> Exercise
Nothing but the lines from the start of the records through the line that contains "Patent and Rights in Data" is to be copied, and each is to be copied exactly.

_ _ _ _

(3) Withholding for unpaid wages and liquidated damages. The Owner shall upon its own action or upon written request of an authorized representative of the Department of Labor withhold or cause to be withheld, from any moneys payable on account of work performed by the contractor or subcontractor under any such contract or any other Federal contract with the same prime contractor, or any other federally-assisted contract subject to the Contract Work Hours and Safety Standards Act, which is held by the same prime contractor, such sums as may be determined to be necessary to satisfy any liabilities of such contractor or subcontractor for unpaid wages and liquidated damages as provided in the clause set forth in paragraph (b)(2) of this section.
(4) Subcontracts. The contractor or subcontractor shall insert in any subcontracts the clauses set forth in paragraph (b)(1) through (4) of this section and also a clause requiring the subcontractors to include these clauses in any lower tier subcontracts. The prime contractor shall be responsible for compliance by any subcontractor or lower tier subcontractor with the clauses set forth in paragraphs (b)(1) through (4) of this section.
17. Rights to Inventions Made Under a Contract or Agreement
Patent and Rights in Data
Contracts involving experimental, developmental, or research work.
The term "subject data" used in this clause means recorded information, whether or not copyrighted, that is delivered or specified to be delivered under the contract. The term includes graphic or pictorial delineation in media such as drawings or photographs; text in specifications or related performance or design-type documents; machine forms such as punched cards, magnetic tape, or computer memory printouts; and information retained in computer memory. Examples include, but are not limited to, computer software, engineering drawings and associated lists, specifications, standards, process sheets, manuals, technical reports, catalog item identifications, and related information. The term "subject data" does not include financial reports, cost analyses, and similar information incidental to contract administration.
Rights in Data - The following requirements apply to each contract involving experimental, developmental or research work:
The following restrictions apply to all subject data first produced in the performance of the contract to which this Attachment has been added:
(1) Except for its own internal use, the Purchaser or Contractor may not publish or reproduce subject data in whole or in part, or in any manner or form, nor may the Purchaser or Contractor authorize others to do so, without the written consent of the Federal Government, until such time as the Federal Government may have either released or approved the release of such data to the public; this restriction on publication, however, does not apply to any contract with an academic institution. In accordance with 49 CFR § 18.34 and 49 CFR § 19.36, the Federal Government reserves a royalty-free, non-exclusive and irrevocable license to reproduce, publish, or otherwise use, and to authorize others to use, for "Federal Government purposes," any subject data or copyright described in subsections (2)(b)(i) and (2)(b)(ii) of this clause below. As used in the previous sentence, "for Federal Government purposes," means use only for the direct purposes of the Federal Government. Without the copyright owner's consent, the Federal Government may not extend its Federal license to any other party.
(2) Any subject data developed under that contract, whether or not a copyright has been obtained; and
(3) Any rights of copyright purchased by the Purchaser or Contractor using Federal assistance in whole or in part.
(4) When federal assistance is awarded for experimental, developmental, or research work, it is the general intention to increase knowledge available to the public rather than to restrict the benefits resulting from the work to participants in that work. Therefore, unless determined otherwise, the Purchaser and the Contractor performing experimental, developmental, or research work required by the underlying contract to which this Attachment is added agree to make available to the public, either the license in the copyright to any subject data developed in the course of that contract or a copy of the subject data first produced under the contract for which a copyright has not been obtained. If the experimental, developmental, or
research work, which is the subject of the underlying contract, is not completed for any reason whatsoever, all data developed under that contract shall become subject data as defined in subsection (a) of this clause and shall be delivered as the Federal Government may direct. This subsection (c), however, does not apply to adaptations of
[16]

_ _ _ _

> Final answer
(3) Withholding for unpaid wages and liquidated damages. The Owner shall upon its own action or upon written request of an authorized representative of the Department of Labor withhold or cause to be withheld, from any moneys payable on account of work performed by the contractor or subcontractor under any such contract or any other Federal contract with the same prime contractor, or any other federally-assisted contract subject to the Contract Work Hours and Safety Standards Act, which is held by the same prime contractor, such sums as may be determined to be necessary to satisfy any liabilities of such contractor or subcontractor for unpaid wages and liquidated damages as provided in the clause set forth in paragraph (b)(2) of this section.
(4) Subcontracts. The contractor or subcontractor shall insert in any subcontracts the clauses set forth in paragraph (b)(1) through (4) of this section and also a clause requiring the subcontractors to include these clauses in any lower tier subcontracts. The prime contractor shall be responsible for compliance by any subcontractor or lower tier subcontractor with the clauses set forth in paragraphs (b)(1) through (4) of this section.
17. Rights to Inventions Made Under a Contract or Agreement
Patent and Rights in Data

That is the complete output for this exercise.